Now let's go to the detail.

(1) Why is it slower: the most important reason is you actually let the model train with more iterations in your initial dataloader code. You traverse the whole dataloader, under a nested loop of tqdm bars (which you initially implemented for manual batching). This also explain why the results of your initial dataloader version was better.

Also you should be aware that dataloader itself comes with certain overhead: The first is the auto collation (check collate_fn in the doc https://pytorch.org/docs/stable/data.html). The auto collation will attempt to proprocess the data recursively (e.g., convert numpy array to torch.Tensor and concatenate them across batches, and this procedure is recursive if the data is a nested dict). The second is multiprocessing - while you haven't used multiprocessing here, the multiprocessing itself in python can be tricky and usually it is expensive to create worker for subprocesses. This would be apparent especially if you use persistent_workers in a multiprocessing DataLoader, which means everytime you finish traversing a DataLoader and need to do it again, the subprocesses will be recreated and there will be more computational overhead.

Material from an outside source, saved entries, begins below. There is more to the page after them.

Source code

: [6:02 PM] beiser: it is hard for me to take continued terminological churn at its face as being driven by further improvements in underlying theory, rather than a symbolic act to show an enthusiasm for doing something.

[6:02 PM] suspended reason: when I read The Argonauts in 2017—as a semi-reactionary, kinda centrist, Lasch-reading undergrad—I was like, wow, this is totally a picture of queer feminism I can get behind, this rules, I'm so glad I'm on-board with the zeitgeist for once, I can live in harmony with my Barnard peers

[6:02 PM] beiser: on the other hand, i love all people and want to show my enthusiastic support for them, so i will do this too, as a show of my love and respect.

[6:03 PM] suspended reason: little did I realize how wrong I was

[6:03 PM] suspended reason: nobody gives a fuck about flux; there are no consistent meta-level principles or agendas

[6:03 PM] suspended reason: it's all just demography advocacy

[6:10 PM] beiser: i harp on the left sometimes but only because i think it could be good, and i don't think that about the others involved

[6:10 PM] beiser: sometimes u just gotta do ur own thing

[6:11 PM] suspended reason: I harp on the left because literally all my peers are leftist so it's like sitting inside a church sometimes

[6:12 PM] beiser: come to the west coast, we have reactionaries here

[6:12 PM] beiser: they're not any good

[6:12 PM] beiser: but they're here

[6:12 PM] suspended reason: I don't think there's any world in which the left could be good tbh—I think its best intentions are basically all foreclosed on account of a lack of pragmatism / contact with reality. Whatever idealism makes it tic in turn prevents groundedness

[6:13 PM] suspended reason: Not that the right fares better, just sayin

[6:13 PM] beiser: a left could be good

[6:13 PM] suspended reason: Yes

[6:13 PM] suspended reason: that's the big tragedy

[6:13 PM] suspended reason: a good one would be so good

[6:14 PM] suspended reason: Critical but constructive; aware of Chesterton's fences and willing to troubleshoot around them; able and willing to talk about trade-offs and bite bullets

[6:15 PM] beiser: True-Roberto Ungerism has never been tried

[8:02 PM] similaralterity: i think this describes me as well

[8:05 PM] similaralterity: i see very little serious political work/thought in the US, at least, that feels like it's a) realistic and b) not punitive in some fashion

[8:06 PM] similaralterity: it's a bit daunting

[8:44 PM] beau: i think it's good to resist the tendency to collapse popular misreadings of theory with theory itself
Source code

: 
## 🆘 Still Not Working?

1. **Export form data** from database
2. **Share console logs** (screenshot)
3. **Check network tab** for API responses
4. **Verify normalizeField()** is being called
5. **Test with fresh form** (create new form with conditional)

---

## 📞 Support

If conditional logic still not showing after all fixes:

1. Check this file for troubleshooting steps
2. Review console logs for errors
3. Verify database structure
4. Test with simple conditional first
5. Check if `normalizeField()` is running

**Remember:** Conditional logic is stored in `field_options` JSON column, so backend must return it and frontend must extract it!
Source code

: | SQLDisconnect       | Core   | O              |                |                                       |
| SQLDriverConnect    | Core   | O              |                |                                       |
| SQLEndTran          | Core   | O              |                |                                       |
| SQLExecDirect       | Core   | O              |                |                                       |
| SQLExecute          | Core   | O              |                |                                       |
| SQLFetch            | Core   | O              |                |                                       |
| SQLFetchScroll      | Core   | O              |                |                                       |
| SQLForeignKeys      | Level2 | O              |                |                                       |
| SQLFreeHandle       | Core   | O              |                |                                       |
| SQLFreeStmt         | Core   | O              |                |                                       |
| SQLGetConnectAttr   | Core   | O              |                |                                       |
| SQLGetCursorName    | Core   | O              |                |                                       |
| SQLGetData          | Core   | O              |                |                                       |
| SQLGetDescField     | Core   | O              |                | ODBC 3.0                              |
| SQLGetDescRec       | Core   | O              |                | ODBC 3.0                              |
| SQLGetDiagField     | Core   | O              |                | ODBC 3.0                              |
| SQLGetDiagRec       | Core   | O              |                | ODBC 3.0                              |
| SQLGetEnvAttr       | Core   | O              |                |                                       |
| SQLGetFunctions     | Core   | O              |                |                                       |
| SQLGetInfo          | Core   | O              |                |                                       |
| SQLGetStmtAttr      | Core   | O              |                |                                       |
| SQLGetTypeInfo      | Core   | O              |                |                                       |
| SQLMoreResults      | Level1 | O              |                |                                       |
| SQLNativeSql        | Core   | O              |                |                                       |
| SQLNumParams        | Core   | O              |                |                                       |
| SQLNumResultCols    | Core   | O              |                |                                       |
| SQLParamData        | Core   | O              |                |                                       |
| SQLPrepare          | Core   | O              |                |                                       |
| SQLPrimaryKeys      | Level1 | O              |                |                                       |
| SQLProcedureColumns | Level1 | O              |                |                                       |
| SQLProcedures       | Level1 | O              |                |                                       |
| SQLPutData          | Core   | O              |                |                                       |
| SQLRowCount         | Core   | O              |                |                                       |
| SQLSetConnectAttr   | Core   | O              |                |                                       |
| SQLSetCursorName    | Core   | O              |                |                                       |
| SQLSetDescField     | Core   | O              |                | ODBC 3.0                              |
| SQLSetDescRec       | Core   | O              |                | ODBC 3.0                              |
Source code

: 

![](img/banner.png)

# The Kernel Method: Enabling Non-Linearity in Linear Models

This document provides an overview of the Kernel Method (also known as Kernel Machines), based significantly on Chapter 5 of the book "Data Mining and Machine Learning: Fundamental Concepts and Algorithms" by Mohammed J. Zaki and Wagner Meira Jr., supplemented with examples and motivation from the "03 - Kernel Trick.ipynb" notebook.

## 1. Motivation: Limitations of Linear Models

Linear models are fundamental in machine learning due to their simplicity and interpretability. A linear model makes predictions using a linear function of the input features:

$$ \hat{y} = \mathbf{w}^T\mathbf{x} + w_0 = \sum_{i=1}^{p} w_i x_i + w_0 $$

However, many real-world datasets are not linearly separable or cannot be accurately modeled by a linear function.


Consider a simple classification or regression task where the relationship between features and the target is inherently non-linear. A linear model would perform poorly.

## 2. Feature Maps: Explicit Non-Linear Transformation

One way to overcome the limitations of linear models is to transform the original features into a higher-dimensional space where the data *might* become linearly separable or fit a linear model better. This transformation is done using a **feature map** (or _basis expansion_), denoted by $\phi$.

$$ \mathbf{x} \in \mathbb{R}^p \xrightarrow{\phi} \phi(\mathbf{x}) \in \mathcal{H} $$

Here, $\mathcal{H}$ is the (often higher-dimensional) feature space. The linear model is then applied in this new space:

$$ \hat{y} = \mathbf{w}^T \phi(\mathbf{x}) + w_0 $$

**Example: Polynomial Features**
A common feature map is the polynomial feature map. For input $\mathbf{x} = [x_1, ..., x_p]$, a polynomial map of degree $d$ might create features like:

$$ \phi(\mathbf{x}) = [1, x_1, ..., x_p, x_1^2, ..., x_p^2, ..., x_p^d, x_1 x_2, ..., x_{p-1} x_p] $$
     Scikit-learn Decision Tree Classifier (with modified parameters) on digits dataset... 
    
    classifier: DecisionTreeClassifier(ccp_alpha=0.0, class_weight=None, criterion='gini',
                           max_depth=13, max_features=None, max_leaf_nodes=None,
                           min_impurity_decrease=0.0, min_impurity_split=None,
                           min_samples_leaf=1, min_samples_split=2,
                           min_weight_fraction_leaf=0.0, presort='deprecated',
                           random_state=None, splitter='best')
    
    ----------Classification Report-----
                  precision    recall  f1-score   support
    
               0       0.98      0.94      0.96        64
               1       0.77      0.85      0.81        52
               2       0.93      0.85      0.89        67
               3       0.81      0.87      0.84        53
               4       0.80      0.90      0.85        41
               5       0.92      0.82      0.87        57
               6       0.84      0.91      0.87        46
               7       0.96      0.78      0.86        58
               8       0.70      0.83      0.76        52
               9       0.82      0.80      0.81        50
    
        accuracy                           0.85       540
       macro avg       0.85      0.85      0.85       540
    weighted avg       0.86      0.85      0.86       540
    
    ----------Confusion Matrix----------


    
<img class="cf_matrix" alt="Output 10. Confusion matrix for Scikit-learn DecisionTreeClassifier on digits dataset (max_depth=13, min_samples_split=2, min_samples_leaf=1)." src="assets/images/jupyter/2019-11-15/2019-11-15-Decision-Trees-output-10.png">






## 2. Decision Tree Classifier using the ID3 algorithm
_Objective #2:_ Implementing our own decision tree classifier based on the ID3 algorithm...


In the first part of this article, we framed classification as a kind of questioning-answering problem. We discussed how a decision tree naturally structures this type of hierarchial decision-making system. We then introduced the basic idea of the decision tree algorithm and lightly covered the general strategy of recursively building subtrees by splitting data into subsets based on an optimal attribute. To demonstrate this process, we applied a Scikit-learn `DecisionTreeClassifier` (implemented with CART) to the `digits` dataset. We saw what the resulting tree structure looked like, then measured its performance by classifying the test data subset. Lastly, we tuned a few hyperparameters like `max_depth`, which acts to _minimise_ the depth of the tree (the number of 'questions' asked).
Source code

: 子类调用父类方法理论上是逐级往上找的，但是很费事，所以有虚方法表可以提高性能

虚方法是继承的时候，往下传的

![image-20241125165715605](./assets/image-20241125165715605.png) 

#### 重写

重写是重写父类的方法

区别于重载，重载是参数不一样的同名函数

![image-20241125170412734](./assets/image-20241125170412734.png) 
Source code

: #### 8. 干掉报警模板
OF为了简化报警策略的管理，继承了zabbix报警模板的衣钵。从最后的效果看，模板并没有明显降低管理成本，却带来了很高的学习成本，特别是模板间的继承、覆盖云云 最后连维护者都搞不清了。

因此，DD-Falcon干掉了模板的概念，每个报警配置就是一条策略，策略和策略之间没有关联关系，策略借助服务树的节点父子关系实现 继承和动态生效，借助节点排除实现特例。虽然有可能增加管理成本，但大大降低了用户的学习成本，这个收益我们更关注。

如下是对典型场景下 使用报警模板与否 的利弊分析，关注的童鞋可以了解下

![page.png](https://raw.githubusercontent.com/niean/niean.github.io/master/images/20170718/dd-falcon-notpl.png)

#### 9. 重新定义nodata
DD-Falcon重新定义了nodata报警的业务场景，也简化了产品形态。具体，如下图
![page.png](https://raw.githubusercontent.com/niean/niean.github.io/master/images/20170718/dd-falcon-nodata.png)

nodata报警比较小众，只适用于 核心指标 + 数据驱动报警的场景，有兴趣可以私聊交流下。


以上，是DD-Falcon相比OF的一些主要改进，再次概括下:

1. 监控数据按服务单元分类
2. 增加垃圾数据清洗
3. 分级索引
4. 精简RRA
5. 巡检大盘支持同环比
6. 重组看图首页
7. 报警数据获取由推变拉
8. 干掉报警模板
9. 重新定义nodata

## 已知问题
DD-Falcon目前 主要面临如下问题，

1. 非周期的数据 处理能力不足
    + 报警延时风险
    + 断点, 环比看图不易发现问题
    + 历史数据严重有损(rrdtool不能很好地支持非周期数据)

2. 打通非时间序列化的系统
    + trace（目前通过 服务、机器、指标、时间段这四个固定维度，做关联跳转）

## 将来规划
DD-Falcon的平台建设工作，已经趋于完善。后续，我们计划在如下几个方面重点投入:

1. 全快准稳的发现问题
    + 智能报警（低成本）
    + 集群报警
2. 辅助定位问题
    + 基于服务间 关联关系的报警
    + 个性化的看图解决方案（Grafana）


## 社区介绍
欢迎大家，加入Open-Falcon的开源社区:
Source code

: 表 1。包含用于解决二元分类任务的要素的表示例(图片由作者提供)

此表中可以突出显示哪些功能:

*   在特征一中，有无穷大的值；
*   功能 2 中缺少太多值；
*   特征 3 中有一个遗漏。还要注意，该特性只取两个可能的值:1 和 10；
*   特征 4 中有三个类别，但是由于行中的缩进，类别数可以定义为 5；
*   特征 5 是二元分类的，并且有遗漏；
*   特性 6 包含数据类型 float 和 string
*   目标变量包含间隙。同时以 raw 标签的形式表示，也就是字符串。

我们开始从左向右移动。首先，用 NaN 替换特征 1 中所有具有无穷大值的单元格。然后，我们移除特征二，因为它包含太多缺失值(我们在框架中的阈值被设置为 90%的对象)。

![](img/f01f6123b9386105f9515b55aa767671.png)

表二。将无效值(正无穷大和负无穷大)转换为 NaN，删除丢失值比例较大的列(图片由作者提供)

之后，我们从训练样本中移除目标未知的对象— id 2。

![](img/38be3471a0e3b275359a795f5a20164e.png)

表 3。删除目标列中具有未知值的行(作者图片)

(2) Another reason why you failed to reproduce the result: your manual version is simply trained on a shuffled train/test split but with determined order (the shuffle only occurs during the split phase).

In the dataloader version, you enable the shuffle=True and that means in each epoch, the order, and in fact the combination of batches could be randomized, and that matters a lot (see here for example: https://stats.stackexchange.com/questions/245502/why-should-we-shuffle-data-while-training-a-neural-network)

Now let's verify whether the order of batches matters: if you keep the shuffle=True in the fixed dataloader example, the output will be MSE= 0.06 and RMSE=0.25.